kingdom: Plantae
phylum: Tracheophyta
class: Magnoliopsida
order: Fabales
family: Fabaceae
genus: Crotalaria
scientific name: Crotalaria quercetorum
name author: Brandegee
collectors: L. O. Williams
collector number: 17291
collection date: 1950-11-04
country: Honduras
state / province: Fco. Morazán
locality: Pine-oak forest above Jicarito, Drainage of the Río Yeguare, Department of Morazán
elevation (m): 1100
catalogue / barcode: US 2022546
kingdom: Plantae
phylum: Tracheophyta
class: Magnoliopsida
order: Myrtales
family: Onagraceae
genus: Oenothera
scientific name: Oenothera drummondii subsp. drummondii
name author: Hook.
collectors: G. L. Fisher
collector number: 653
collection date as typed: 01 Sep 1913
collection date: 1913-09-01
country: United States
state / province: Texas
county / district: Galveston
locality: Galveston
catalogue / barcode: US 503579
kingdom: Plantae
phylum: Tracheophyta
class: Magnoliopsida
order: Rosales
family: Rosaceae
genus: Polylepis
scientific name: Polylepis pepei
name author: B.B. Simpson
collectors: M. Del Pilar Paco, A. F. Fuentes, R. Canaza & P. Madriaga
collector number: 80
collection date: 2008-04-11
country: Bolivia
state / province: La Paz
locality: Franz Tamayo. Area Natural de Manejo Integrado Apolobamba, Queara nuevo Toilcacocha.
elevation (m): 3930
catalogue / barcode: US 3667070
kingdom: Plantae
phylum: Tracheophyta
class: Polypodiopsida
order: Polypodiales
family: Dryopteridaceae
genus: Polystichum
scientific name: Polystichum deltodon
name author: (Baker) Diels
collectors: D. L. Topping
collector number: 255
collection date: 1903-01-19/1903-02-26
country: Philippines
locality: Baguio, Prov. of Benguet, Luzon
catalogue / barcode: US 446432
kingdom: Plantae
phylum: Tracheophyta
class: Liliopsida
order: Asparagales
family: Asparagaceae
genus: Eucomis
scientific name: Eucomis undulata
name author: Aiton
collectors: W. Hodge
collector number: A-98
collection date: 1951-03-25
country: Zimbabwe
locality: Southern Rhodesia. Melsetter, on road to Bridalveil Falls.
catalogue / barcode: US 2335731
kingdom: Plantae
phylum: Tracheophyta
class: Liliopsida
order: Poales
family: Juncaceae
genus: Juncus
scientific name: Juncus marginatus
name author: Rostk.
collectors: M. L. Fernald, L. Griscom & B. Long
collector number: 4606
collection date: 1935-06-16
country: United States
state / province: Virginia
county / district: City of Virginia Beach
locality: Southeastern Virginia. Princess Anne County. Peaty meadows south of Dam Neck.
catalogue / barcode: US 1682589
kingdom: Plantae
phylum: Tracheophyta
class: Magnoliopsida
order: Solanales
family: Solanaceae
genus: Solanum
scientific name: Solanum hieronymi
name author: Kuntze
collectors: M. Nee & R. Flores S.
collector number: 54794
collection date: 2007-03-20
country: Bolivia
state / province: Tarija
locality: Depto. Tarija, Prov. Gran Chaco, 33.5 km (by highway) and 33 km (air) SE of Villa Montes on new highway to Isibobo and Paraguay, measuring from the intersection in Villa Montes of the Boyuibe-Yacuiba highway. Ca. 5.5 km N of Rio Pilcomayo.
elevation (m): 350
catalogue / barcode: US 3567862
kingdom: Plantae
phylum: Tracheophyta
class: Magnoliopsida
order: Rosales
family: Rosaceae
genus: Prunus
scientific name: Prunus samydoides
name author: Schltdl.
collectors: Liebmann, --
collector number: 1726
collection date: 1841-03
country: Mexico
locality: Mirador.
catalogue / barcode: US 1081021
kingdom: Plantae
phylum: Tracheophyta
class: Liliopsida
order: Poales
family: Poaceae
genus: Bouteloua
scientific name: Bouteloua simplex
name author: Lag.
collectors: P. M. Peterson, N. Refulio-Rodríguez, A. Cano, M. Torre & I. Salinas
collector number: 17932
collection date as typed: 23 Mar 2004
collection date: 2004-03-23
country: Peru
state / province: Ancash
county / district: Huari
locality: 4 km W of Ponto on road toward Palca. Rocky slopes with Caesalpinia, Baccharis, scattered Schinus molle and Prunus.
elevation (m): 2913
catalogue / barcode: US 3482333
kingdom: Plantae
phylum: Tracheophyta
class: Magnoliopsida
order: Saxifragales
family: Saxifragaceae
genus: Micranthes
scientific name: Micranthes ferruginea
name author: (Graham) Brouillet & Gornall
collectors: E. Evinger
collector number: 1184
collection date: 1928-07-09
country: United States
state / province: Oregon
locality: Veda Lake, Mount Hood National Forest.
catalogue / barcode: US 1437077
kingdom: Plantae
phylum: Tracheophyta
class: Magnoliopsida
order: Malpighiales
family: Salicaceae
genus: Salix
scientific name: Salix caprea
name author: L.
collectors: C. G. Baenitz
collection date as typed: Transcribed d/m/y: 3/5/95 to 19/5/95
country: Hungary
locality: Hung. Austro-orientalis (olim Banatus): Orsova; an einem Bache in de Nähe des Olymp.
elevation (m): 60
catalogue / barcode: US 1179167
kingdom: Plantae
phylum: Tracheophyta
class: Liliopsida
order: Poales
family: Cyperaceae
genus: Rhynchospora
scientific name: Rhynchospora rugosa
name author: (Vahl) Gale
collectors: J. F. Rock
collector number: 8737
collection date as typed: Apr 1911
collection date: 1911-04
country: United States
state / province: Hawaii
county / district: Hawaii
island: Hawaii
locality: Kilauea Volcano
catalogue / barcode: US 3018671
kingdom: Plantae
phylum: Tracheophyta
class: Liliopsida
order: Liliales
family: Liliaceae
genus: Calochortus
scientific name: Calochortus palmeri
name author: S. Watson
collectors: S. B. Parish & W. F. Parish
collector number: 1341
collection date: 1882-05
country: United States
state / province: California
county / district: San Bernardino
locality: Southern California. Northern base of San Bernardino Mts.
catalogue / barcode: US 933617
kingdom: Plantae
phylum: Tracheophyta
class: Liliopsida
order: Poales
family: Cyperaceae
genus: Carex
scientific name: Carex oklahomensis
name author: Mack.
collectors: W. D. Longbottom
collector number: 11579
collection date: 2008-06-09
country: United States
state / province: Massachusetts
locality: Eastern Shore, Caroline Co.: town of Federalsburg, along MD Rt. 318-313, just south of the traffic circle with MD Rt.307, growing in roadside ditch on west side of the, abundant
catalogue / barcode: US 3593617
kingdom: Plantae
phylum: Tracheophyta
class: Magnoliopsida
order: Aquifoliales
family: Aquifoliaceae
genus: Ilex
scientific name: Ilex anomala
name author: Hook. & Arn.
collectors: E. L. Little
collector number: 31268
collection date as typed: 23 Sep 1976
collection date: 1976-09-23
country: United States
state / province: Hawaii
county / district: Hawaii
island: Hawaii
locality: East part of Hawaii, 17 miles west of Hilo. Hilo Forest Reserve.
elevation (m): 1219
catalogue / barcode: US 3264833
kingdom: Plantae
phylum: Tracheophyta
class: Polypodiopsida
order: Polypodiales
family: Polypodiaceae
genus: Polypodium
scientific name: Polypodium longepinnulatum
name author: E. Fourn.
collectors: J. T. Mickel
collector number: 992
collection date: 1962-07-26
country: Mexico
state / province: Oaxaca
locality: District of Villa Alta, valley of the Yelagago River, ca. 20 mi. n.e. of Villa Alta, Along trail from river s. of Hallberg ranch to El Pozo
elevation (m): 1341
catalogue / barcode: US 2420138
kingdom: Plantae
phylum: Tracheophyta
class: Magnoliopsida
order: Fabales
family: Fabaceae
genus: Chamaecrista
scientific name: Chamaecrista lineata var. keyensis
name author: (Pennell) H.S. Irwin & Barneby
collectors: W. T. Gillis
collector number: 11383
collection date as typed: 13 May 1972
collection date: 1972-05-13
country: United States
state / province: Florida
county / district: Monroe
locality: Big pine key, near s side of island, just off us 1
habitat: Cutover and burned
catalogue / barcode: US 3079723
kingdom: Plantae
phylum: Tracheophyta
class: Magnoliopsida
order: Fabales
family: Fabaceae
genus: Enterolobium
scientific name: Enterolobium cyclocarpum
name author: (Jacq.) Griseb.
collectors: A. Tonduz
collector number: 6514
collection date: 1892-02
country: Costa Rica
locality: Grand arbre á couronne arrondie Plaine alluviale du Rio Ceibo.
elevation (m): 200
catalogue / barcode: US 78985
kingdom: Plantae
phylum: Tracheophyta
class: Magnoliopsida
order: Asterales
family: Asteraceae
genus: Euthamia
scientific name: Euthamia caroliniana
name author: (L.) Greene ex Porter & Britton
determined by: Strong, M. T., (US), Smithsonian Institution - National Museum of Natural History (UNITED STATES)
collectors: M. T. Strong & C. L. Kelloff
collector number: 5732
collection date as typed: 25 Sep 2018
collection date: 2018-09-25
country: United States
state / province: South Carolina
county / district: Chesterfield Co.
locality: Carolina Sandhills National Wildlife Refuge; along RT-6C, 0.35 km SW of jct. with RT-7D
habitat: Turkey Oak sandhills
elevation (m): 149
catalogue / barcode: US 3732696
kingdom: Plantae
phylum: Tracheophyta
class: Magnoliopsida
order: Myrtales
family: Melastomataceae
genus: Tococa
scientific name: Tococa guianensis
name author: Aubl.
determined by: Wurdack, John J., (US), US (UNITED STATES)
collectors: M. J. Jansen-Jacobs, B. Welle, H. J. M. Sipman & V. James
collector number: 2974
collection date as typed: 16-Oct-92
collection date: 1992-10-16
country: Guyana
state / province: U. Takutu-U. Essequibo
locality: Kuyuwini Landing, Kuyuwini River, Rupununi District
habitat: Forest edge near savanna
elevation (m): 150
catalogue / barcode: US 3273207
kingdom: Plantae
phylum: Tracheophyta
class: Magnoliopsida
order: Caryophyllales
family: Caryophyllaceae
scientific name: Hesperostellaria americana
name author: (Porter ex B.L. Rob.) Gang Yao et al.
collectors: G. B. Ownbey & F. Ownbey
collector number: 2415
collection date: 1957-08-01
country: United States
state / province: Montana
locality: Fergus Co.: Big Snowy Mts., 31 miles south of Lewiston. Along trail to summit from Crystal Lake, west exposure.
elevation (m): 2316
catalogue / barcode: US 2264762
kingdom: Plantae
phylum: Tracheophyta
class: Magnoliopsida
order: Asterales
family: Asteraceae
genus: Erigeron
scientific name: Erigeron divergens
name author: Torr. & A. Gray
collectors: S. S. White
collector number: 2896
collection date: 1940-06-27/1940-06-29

----

• [WHAT IS ASKED]: Rewrite the lines starting at the first one and ending at the line that contains "collector number: 4606", with "scientific name" swapped for "taxon name" throughout and nothing else changed.

• [RESPONSE TO THIS EXERCISE]:
kingdom: Plantae
phylum: Tracheophyta
class: Magnoliopsida
order: Fabales
family: Fabaceae
genus: Crotalaria
taxon name: Crotalaria quercetorum
name author: Brandegee
collectors: L. O. Williams
collector number: 17291
collection date: 1950-11-04
country: Honduras
state / province: Fco. Morazán
locality: Pine-oak forest above Jicarito, Drainage of the Río Yeguare, Department of Morazán
elevation (m): 1100
catalogue / barcode: US 2022546
kingdom: Plantae
phylum: Tracheophyta
class: Magnoliopsida
order: Myrtales
family: Onagraceae
genus: Oenothera
taxon name: Oenothera drummondii subsp. drummondii
name author: Hook.
collectors: G. L. Fisher
collector number: 653
collection date as typed: 01 Sep 1913
collection date: 1913-09-01
country: United States
state / province: Texas
county / district: Galveston
locality: Galveston
catalogue / barcode: US 503579
kingdom: Plantae
phylum: Tracheophyta
class: Magnoliopsida
order: Rosales
family: Rosaceae
genus: Polylepis
taxon name: Polylepis pepei
name author: B.B. Simpson
collectors: M. Del Pilar Paco, A. F. Fuentes, R. Canaza & P. Madriaga
collector number: 80
collection date: 2008-04-11
country: Bolivia
state / province: La Paz
locality: Franz Tamayo. Area Natural de Manejo Integrado Apolobamba, Queara nuevo Toilcacocha.
elevation (m): 3930
catalogue / barcode: US 3667070
kingdom: Plantae
phylum: Tracheophyta
class: Polypodiopsida
order: Polypodiales
family: Dryopteridaceae
genus: Polystichum
taxon name: Polystichum deltodon
name author: (Baker) Diels
collectors: D. L. Topping
collector number: 255
collection date: 1903-01-19/1903-02-26
country: Philippines
locality: Baguio, Prov. of Benguet, Luzon
catalogue / barcode: US 446432
kingdom: Plantae
phylum: Tracheophyta
class: Liliopsida
order: Asparagales
family: Asparagaceae
genus: Eucomis
taxon name: Eucomis undulata
name author: Aiton
collectors: W. Hodge
collector number: A-98
collection date: 1951-03-25
country: Zimbabwe
locality: Southern Rhodesia. Melsetter, on road to Bridalveil Falls.
catalogue / barcode: US 2335731
kingdom: Plantae
phylum: Tracheophyta
class: Liliopsida
order: Poales
family: Juncaceae
genus: Juncus
taxon name: Juncus marginatus
name author: Rostk.
collectors: M. L. Fernald, L. Griscom & B. Long
collector number: 4606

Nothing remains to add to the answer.